To provide for interaction with a user, aspects of the described techniques can be implemented on a computer having a display device, e.g., a CRT (cathode ray tube) or LCD (liquid crystal display) monitor, for displaying information to the user and a keyboard and a pointing device, e.g., a mouse or a trackball, by which the user can provide input to the computer. Other kinds of devices can be used to provide for interaction with a user as well; for example, feedback provided to the user can be any form of sensory feedback, e.g., visual feedback, auditory feedback, or tactile feedback; and input from the user can be received in any form, including acoustic, speech, or tactile input.

The techniques can be implemented in a computing system that includes a back-end component, e.g., as a data server, or that includes a middleware component, e.g., an application server, or that includes a front-end component, e.g., a client computer having a graphical user interface or a Web browser through which a user can interact with an implementation, or any combination of such back-end, middleware, or front-end components. The components of the system can be interconnected by any form or medium of digital data communication, e.g., a communication network. Examples of communication networks include a local area network (“LAN”) and a wide area network (“WAN”), e.g., the Internet.

The computing system can include clients and servers. A client and server are generally remote from each other and typically interact through a communication network. The relationship of client and server arises by virtue of computer programs running on the respective computers and having a client-server relationship to each other.

While this specification contains many specific implementation details, these should not be construed as limitations on the scope of any invention or of what may be claimed, but rather as descriptions of features that may be specific to particular embodiments of particular inventions. Certain features that are described in this specification in the context of separate embodiments can also be implemented in combination in a single embodiment. Conversely, various features that are described in the context of a single embodiment can also be implemented in multiple embodiments separately or in any suitable subcombination.

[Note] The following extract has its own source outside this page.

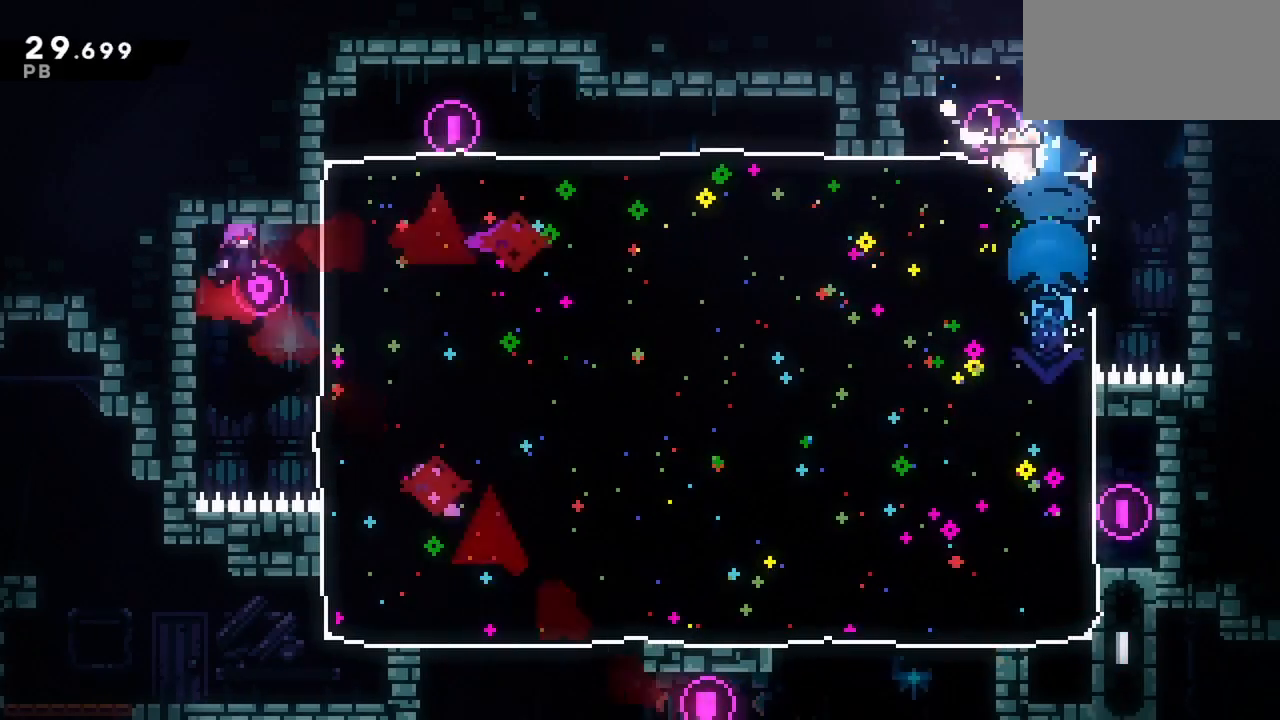
{"keys": ["dash", "right"], "events": [[17, "dash", "up"], [350, "down", "up"], [400, "dash", "down"], [400, "right", "down"]]}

Moreover, although features may be described above as acting in certain combinations and even initially claimed as such, one or more features from a claimed combination can in some cases be excised from the combination, and the claimed combination may be directed to a subcombination or variation of a subcombination.

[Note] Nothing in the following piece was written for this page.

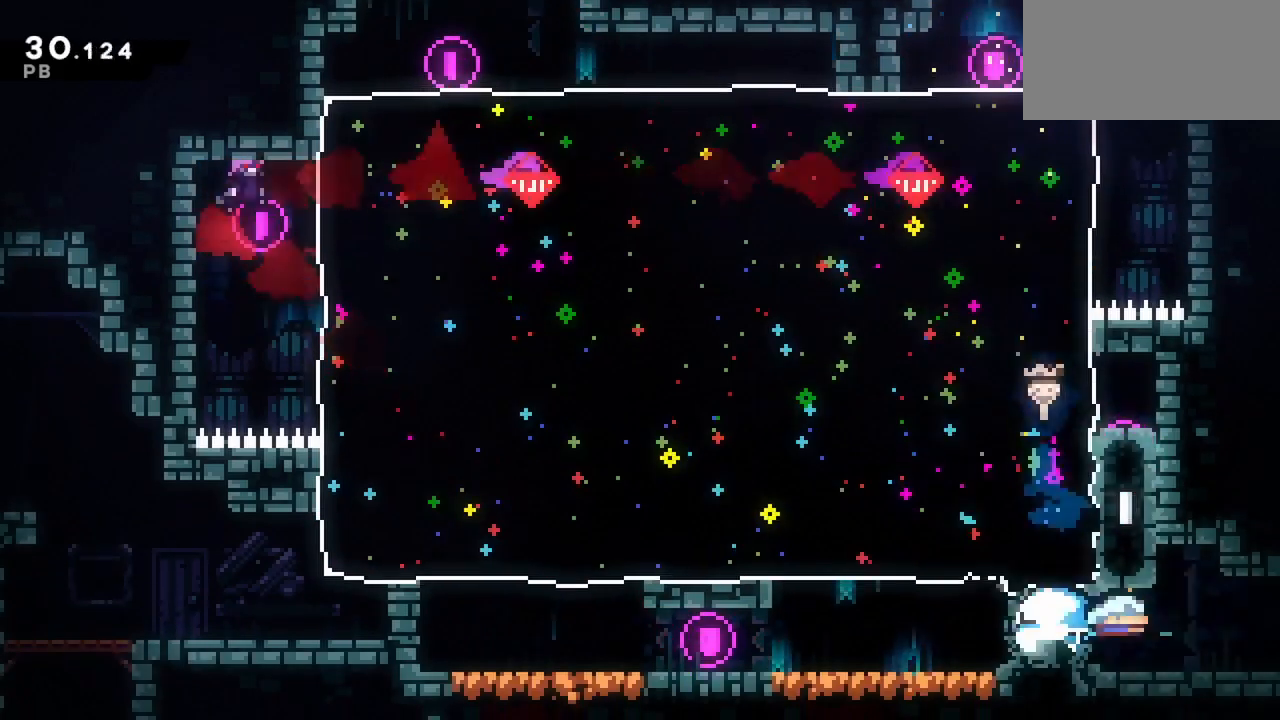
{"keys": ["right"], "events": [[83, "dash", "up"]]}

Similarly, while operations are depicted in the drawings in a particular order, this should not be understood as requiring that such operations be performed in the particular order shown or in sequential order, or that all illustrated operations be performed, to achieve desirable results. In certain circumstances, multitasking and parallel processing may be advantageous. Moreover, the separation of various system components in the embodiments described above should not be understood as requiring such separation in all embodiments, and it should be understood that the described program components and systems can generally be integrated together in a single software product or packaged into multiple software products.

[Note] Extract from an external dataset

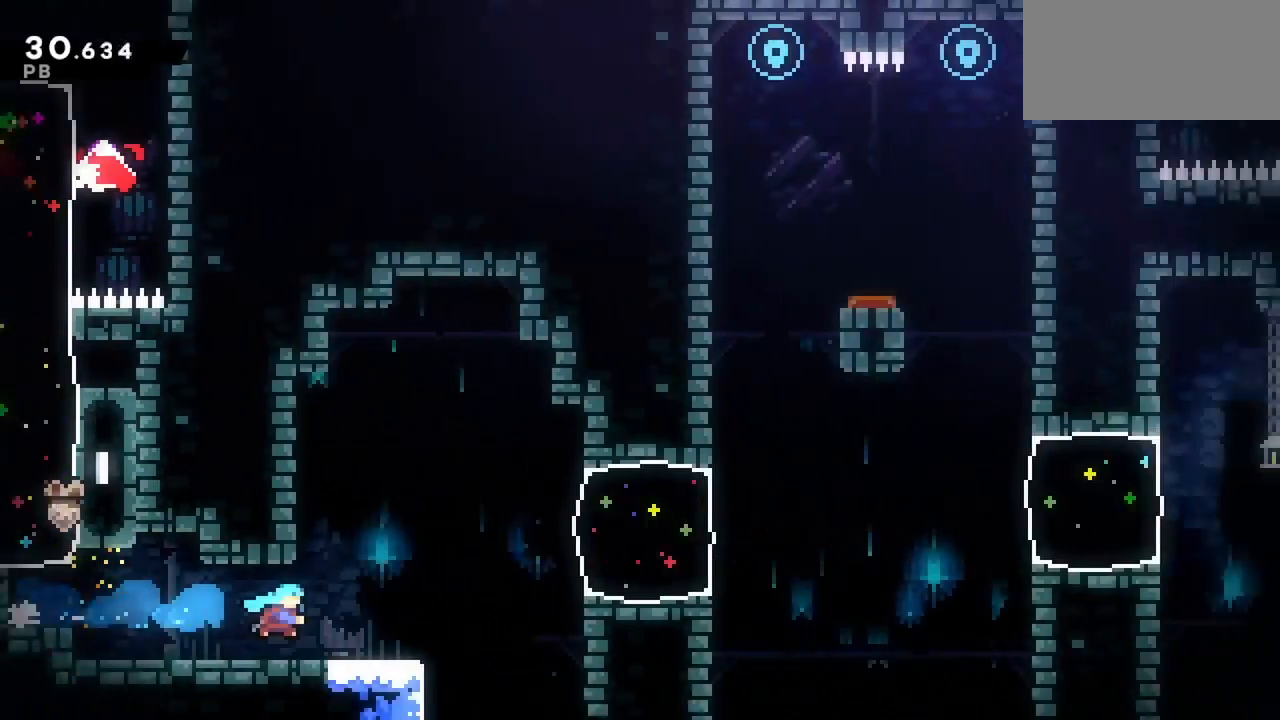
{"keys": ["right"], "events": []}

A number of implementations have been described. Nevertheless, it will be understood that various modifications can be made without departing from the spirit and scope of the described implementations. For example, the system and method can be implemented on a server site such as on a search engine or can be implemented on a client site such as a computer, e.g., downloaded, to provide spelling corrections for text entries in a document or interface with a remote server such as a search engine. Moreover, the client machine and the server can be implemented in one machine, e.g., when the user performs a desktop search on her own machine.

Furthermore, as noted above, the system and method can be implemented in non-Roman-based language, e.g., CJK language, input method editors. The suggestion of the next character/word in an input word sequence can be provided using the detected name entity/new word list. For example, suppose both phrases and have been detected as part of the name entity/new word database. In a Chinese input method editor, when the user has entered the first three characters , the editor can automatically provide a suggestion of and as the next character. In this manner, the user can simply pick one of the desired characters and does not have to manually enter the next character. Accordingly, other implementations are within the scope of the following claims.

Claims

1. A computer-implemented method comprising:

receiving an input entry comprising a text string;

identifying segmentation information from the input entry, wherein the segmentation information includes one or more user generated segmentations; and

generating a candidate text string from the text string of the input entry based on the segmentation information.

2. The method of claim 1, further comprising:

associating the entire text string with the candidate text string when the segmentation information is not available.

3. The method of claim 2, further comprising:

generating a normalized count for the candidate text string; and

comparing the normalized count with a predetermined threshold value.

4. The method of claim 3, further comprising:

comparing the candidate text string with a dictionary; and

storing the candidate text string as a canonic text string in a database when the normalized count for the candidate exceeds the threshold value and the comparing determines that the candidate text string is not already stored in the dictionary.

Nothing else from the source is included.